New emerging viral infections are a constant threat to the health of our dogs. Owners should be aware of the potential risk of this infection and how best to protect their pet dog. Two new viruses of particular concern at this time are the canine influenza A-H3N2 virus, and a new strain of canine distemper virus.

Tiny doctors caring dog in vet office

Canine influenza A H3N2

In the spring of 2015, dog flu made national headlines when it was identified as the cause of an epidemic of respiratory disease in humane shelters in the Chicago area. The virus is avian influenza (avian) virus that adapts to infected dogs. The virus was first identified in dogs in South Korea in 2007, but was not detected outside Southeast Asia until after the outbreak in the United States.

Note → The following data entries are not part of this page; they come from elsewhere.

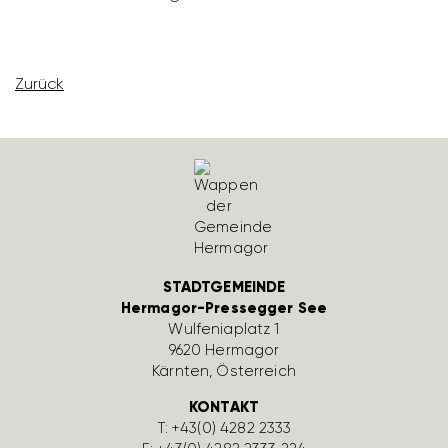
Zurück
STADTGEMEINDE
Hermagor-Pressegger See
Wulfe­nia­platz 1
9620 Hermagor
Kärnten, Öster­reich
KONTAKT
T:
+43(0) 4282 2333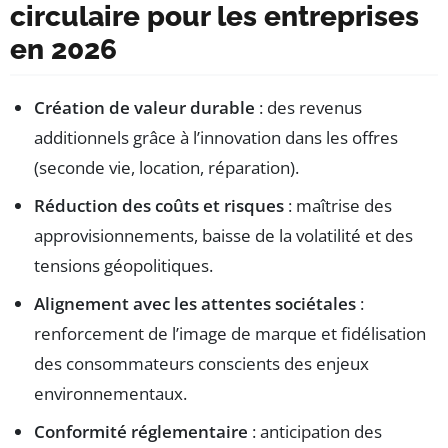
circulaire pour les entreprises
en 2026
Création de valeur durable
: des revenus
additionnels grâce à l’innovation dans les offres
(seconde vie, location, réparation).
Réduction des coûts et risques
: maîtrise des
approvisionnements, baisse de la volatilité et des
tensions géopolitiques.
Alignement avec les attentes sociétales
:
renforcement de l’image de marque et fidélisation
des consommateurs conscients des enjeux
environnementaux.
Conformité réglementaire
: anticipation des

Canine viral Influenza A H3N2 is a highly contagious virus, similar to the H3N8 strain, and is transmitted from dog to dog through inhalation, in the same way, that the flu is transmitted between humans. The H3N2 virus is released from infected dogs for approximately three weeks, which is a longer time than H3N8. Both viruses cause similar signs of upper respiratory tract infections, such as dry cough, runny nose, and fever. The good news is that most dogs recover from flu infections. The dogs with the highest risk of viral infection are those with frequent contact with many other dogs, eg. B. animal shelter, child care center, or dog show.

Canine distemper virus

Veterinarian hospital

The new strain of distemper virus was first described by researchers in 2011 after the incidence of monster dogs increased sharply around the world. University of Tennessee veterinarians announced in 2015 that this breed was first appearing in the southeastern United States. While the group believes the current dog disruptor vaccine? may not fully protect dogs from the new strain of virus. They conclude that the current vaccine remains the best prevention against this new strain of CDV. CDV causes respiratory symptoms, such as cough and fever, and gastrointestinal symptoms, such as vomiting and diarrhea. The virus can also affect the nervous system, causing spasms, incoordination, and muscle twitching, among others.

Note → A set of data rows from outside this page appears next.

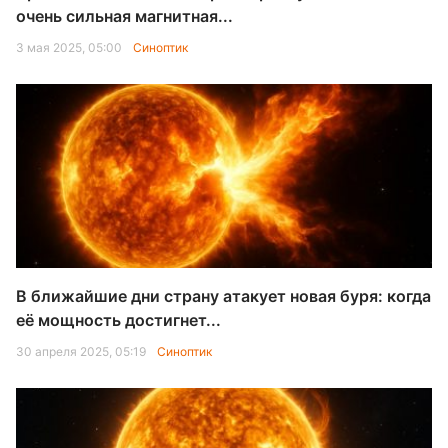
очень сильная магнитная...
3 мая 2025, 05:00
Синоптик
В ближайшие дни страну атакует новая буря: когда
её мощность достигнет...
30 апреля 2025, 05:19
Синоптик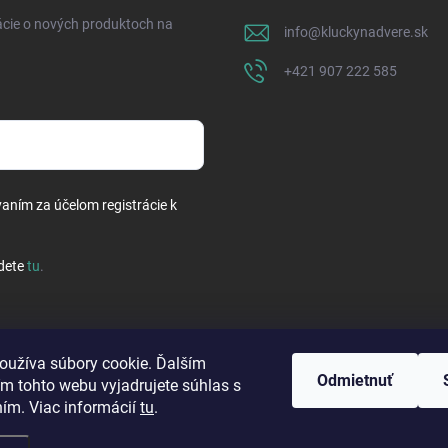
ácie o nových produktoch na
info
@
kluckynadvere.sk
+421 907 222 585
vaním za účelom registrácie k
dete
tu
.
oužíva súbory cookie. Ďalším
Odmietnuť
m tohto webu vyjadrujete súhlas s
ním. Viac informácií
tu
.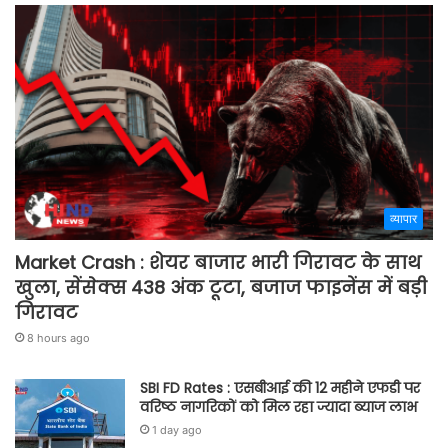
व्यापार
Market Crash : शेयर बाजार भारी गिरावट के साथ
खुला, सेंसेक्स 438 अंक टूटा, बजाज फाइनेंस में बड़ी
गिरावट
8 hours ago
SBI FD Rates : एसबीआई की 12 महीने एफडी पर
वरिष्ठ नागरिकों को मिल रहा ज्यादा ब्याज लाभ
1 day ago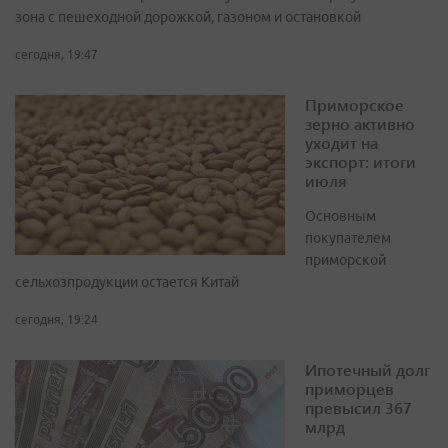
зона с пешеходной дорожкой, газоном и остановкой
сегодня, 19:47
Приморское
зерно активно
уходит на
экспорт: итоги
июля
Основным
покупателем
приморской
сельхозпродукции остается Китай
сегодня, 19:24
Ипотечный долг
приморцев
превысил 367
млрд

Prevention through good health

The best protection against infectious agents in our dogs is to maintain their health through preventive medication, proper diet, adequate exercise and good DC. The Golden Retriever Life Survey is a great opportunity to take a closer look at patterns of infectious diseases over time, including emerging infectious diseases.

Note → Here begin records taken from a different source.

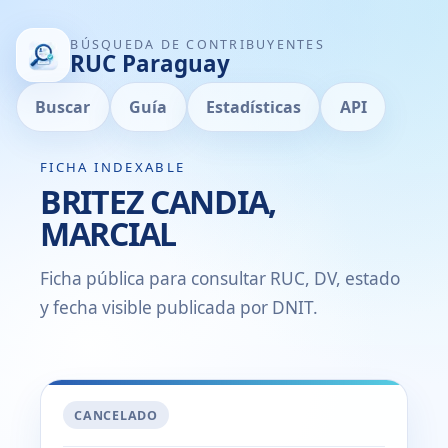
BÚSQUEDA DE CONTRIBUYENTES
RUC Paraguay
Buscar
Guía
Estadísticas
API
FICHA INDEXABLE
BRITEZ CANDIA,
MARCIAL
Ficha pública para consultar RUC, DV, estado
y fecha visible publicada por DNIT.
CANCELADO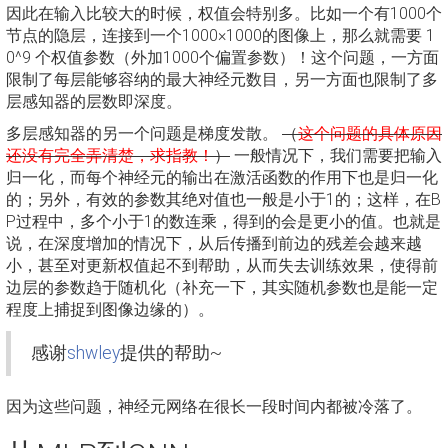
因此在输入比较大的时候，权值会特别多。比如一个有1000个
节点的隐层，连接到一个1000×1000的图像上，那么就需要 1
0^9 个权值参数（外加1000个偏置参数）！这个问题，一方面
限制了每层能够容纳的最大神经元数目，另一方面也限制了多
层感知器的层数即深度。
多层感知器的另一个问题是梯度发散。
（
这个问题的具体原因
还没有完全弄清楚，求指教！
）
一般情况下，我们需要把输入
归一化，而每个神经元的输出在激活函数的作用下也是归一化
的；另外，有效的参数其绝对值也一般是小于1的；这样，在B
P过程中，多个小于1的数连乘，得到的会是更小的值。也就是
说，在深度增加的情况下，从后传播到前边的残差会越来越
小，甚至对更新权值起不到帮助，从而失去训练效果，使得前
边层的参数趋于随机化（补充一下，其实随机参数也是能一定
程度上捕捉到图像边缘的）。
感谢
shwley
提供的帮助~
因为这些问题，神经元网络在很长一段时间内都被冷落了。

The Maurice Animals Foundation has been researching infectious diseases and vaccines since 1956. The foundation funded their first study of the distemper virus in 1960. Their first study of influenza A, H3N8, which began in 2005 when the infection spread across the country. The foundation is also involved in original science that contributed to the development of the first modified live vaccine against canine parvovirus. As part of our commitment to animal health. We continue to lead the world in fighting both recurring and recurring infectious diseases in dogs.